Questa terapia consiste nella somministrazione di flaconi di immunoglobuline umane per via endovenosa, una volta alla settimana, dal mattino alla sera, a partire dal terzo mese di gestazione fino al termine della gravidanza. Nonostante non garantisse il successo, Federica e il suo compagno Luca hanno deciso di affrontare questa sfida con coraggio e determinazione.

Da febbraio 2026, Federica si è sottoposta alla terapia endovenosa e a un continuo monitoraggio delle condizioni cliniche materne e fetali. Una delle sfide che i medici hanno dovuto affrontare è stata rappresentata dal fatto che un’eventuale insorgenza di danno epatico fetale non era comunque individuabile tempestivamente in alcun modo.

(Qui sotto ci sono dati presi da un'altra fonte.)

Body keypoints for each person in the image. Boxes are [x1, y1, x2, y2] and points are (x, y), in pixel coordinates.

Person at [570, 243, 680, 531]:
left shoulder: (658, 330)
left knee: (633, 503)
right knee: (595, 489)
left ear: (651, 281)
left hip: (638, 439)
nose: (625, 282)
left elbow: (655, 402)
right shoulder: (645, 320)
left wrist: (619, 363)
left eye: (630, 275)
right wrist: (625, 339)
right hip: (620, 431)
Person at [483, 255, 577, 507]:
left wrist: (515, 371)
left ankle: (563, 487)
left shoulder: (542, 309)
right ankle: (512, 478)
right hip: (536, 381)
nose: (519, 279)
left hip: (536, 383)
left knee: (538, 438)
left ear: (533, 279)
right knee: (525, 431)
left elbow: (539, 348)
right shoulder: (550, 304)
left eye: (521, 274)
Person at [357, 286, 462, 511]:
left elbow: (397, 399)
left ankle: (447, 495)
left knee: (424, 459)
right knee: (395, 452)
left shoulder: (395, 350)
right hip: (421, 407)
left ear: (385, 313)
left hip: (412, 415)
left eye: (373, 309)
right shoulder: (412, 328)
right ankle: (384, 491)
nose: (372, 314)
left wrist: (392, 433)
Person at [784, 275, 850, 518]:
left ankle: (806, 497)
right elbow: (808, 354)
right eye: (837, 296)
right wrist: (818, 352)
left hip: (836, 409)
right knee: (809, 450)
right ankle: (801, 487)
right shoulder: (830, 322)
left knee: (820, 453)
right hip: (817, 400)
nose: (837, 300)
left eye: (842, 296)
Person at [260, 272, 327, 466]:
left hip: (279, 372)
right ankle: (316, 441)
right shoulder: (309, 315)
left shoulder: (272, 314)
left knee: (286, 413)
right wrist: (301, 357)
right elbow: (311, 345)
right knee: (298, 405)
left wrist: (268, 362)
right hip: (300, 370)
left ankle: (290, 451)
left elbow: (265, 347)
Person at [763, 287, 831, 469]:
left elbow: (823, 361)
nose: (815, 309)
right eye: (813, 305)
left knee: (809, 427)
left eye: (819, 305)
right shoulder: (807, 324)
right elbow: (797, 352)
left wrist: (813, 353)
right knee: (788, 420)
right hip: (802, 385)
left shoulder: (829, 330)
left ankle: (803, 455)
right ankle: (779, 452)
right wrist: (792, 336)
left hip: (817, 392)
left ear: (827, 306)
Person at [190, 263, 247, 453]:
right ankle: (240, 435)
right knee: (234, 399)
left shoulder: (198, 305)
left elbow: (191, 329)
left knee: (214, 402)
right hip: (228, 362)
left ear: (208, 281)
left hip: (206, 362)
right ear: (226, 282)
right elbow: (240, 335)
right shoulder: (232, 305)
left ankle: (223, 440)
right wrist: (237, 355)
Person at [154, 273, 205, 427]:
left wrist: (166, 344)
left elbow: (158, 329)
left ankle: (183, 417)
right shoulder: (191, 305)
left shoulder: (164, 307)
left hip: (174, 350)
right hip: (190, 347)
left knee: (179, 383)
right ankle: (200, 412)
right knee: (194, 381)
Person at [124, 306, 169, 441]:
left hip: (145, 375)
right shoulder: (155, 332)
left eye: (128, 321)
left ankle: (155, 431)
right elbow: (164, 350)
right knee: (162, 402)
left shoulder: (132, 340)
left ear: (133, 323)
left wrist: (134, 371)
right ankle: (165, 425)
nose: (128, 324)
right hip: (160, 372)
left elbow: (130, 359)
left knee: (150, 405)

Il parto e la nascita di Filippo

La scelta di far nascere il bambino due mesi prima del termine è stata presa in condivisione con i pediatri, come compromesso tra uno stato di benessere fetale documentabile e non ancora inficiato dal potenziale danno, e un’epoca gestazionale prematura ma ben gestibile dalla alta professionalità della équipe neonatologica del Sant’Anna.

Federica ha partorito Filippo con successo il 23 giugno 2026 a 32 settimane di gestazione con un taglio cesareo eseguito dalla dott.ssa Elisabetta Cantanna. Filippo è stato affidato alle cure del reparto di Neonatologia del Sant’Anna e alla Unità di Terapia Intensiva Neonatale, dove è stato sottoposto ad accertamenti che hanno escluso del tutto la presenza di danno immunologico epatico.

“Questa storia a lieto fine testimonia ancora una volta l’eccellenza multidisciplinare dell’ospedale Sant’Anna e del Servizio Sanitario regionale. I nostri professionisti hanno permesso che avvenisse un vero e proprio miracolo della vita, grazie anche alle terapie messe a disposizione e alla tenacia di Federica e Luca”, dichiara Adriano Leli, Direttore generale AO OIRM – Sant’Anna.